Kardelen'i DergiKapinda.com sitesinden satın alabilirsiniz.        Ali Erdal'ın yeni kitabı TÜRK KİMLİĞİ çıktı        Kardelen Twitter'da...        Kardelen 34 Yaşında!..       
    Yorum Ekle     3542 kez okundu.     Henüz yorum bırakılmadı.     Yazara Mesaj

Ulu Hakan’ı, askerinden öğrendim
Ali Erdal

  Sayı: 91 - Ocak / Mart 2017

DP iktidarının ilk yılları... Ortaokulun ikinci sınıfındayım. Daha doğrusu 6 yıllık öğretmen okulunun ikinci sınıfı… Tarih hocamız, hararetli bir II. Abdülhamid düşmanı… Zengin hakaret (repertuvar)ını, aşağı yukarı her ders eksiksiz icra ediyor. Bu da, her yerden daha fazla Abdülhamid sevgisine sahip bir memleketin çocuğuna dokunuyor. Hele bir “Kızıl Sultan” deyişi var… Bir kaşık suda boğsam, öfkemi alamam. Allah’a şükür, resmî görüşün cahil aydınlarının bu Abdülhamid düşmanlığı bana hiç işlemedi. “Hemşehrimiz Abdülhamid”; Bilecik, Söğüt ve çevresinden kurdu Muhafız Alayı’nı… Adına da “Ertuğrul Alayı” dedi. Bu çevreden aldığım kültürle okulların, basının, cahil aydınların, resmî görüşün menfi propagandalarına rağmen ondan nefret etmiyordum, hattâ ona, yakınlık duyuyordum.

Karne tatiline gelince babama sordum:

–Abdülhamid Kızıl Sultan mıydı?

Arızası, ithamın kendisinde sırıtan bu hakaret babamı şaşırttı ve galiba biraz da, belli etmedi ama bana öfkelendi. Babama ‘nefes almak çok kötü bir şey midir?” kabilinden bir sual sorduğumu hissediyordum.

–Padişah Kızıl Sultan olur mu?

Dedikten sonra, sualime en doğru cevabı verecek kaynağı söyledi… Köyümüzden Karaoğlanlar’ın Halil Aga! Bunun cevabını hiç şüpheye mahal bırakmayacak şekilde verirmiş. Çünkü o, “Muhafız Alayı”ndanmış. Daha kolay anlaşılacağından emin olarak ekliyor: "Ertuğrul Alayı"... Babamın, ses tonu ve tavrı ile takdirinden ve “muhafız” kelimesinin mânâsını kestirebildiğim için az çok ne olduğunu anladım.

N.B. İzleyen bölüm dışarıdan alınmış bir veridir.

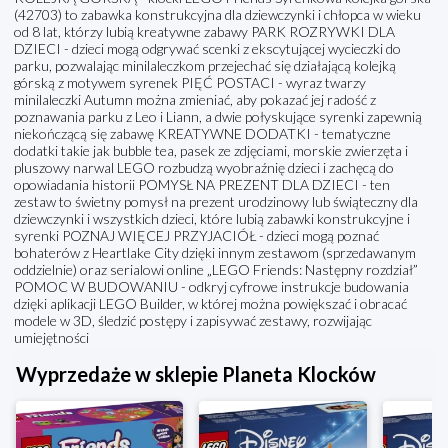
(42703) to zabawka konstrukcyjna dla dziewczynki i chłopca w wieku
od 8 lat, którzy lubią kreatywne zabawy PARK ROZRYWKI DLA
DZIECI - dzieci mogą odgrywać scenki z ekscytującej wycieczki do
parku, pozwalając minilaleczkom przejechać się działającą kolejką
górską z motywem syrenek PIĘĆ POSTACI - wyraz twarzy
minilaleczki Autumn można zmieniać, aby pokazać jej radość z
poznawania parku z Leo i Liann, a dwie połyskujące syrenki zapewnią
niekończącą się zabawę KREATYWNE DODATKI - tematyczne
dodatki takie jak bubble tea, pasek ze zdjęciami, morskie zwierzęta i
pluszowy narwal LEGO rozbudzą wyobraźnię dzieci i zachęcą do
opowiadania historii POMYSŁ NA PREZENT DLA DZIECI - ten
zestaw to świetny pomysł na prezent urodzinowy lub świąteczny dla
dziewczynki i wszystkich dzieci, które lubią zabawki konstrukcyjne i
syrenki POZNAJ WIĘCEJ PRZYJACIÓŁ - dzieci mogą poznać
bohaterów z Heartlake City dzięki innym zestawom (sprzedawanym
oddzielnie) oraz serialowi online „LEGO Friends: Następny rozdział”
POMOC W BUDOWANIU - odkryj cyfrowe instrukcje budowania
dzięki aplikacji LEGO Builder, w której można powiększać i obracać
modele w 3D, śledzić postępy i zapisywać zestawy, rozwijając
umiejętności
Wyprzedaże w sklepie Planeta Klocków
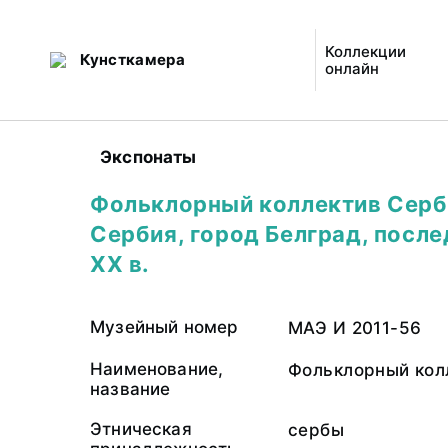
Коллекции
Кунсткамера
онлайн
Экспонаты
Фольклорный коллектив Серб
Сербия, город Белград, после
XX в.
Музейный номер
МАЭ И 2011-56
Наименование,
Фольклорный кол
название
Этническая
сербы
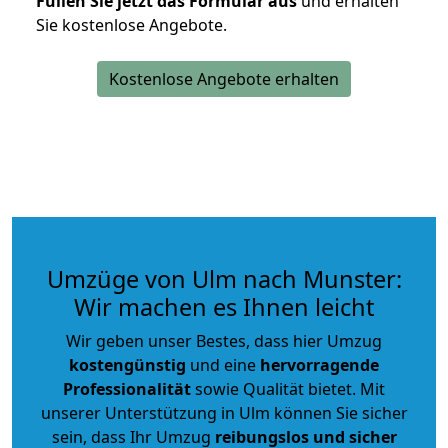
Füllen Sie jetzt das Formular aus
und erhalten
Sie kostenlose Angebote.
Kostenlose Angebote erhalten
Umzüge von Ulm nach Munster:
Wir machen es Ihnen leicht
Wir geben unser Bestes, dass hier Umzug
kostengünstig
und eine
hervorragende
Professionalität
sowie Qualität bietet. Mit
unserer Unterstützung in Ulm können Sie sicher
sein, dass Ihr Umzug
reibungslos und sicher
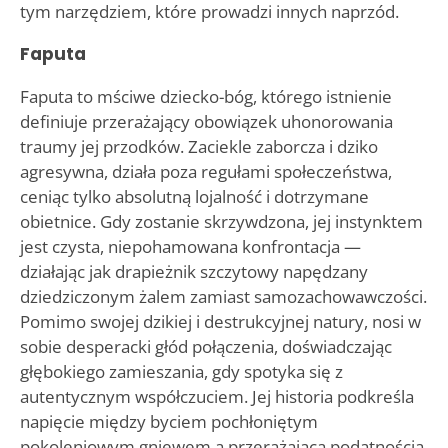
tym narzędziem, które prowadzi innych naprzód.
Faputa
Faputa to mściwe dziecko-bóg, którego istnienie
definiuje przerażający obowiązek uhonorowania
traumy jej przodków. Zaciekle zaborcza i dziko
agresywna, działa poza regułami społeczeństwa,
ceniąc tylko absolutną lojalność i dotrzymane
obietnice. Gdy zostanie skrzywdzona, jej instynktem
jest czysta, niepohamowana konfrontacja —
działając jak drapieżnik szczytowy napędzany
dziedziczonym żalem zamiast samozachowawczości.
Pomimo swojej dzikiej i destrukcyjnej natury, nosi w
sobie desperacki głód połączenia, doświadczając
głębokiego zamieszania, gdy spotyka się z
autentycznym współczuciem. Jej historia podkreśla
napięcie między byciem pochłoniętym
pokoleniowym gniewem a przerażającą podatnością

“Ertuğrul Alayı” askerlerinden Halil Aga (Kayacık); sessiz, sakin, o güne kadar hiç konuştuğunu duymadığım, varlığından bile haberdar olmadığım, köyün bize uzak bir köşesinde oturan, camiden eve, evden camiye sessiz bir ihtiyar… Belli çevrelerin resmî görüş haline getirdiği saçma düşüncelerin yılmaz bekçileri olmamız için yetiştirilen bir öğretmen adayının böyle bir ihtiyarla konuşacak neyi olabilirdi? Asıl onların bizim gibi aydınlık, ilerici gençlerden öğrenecekleri çok şey vardı. Ama askerliğini “Ertuğrul Alayı”nda yapmış, padişah sarayında nöbet tutmuş biri ile konuşmanın cazibesi de inkâr edilir gibi değil…

Halil Aga’yı buldum. Selâm verdim, buyur etmesi üzerine yanına oturdum. Konuşmaya cevabının “Evet” olacağından emin olduğum soru ile başladım:

–Halil Aga askerliğinizi Abdülhamid’in sarayında mı yaptınız?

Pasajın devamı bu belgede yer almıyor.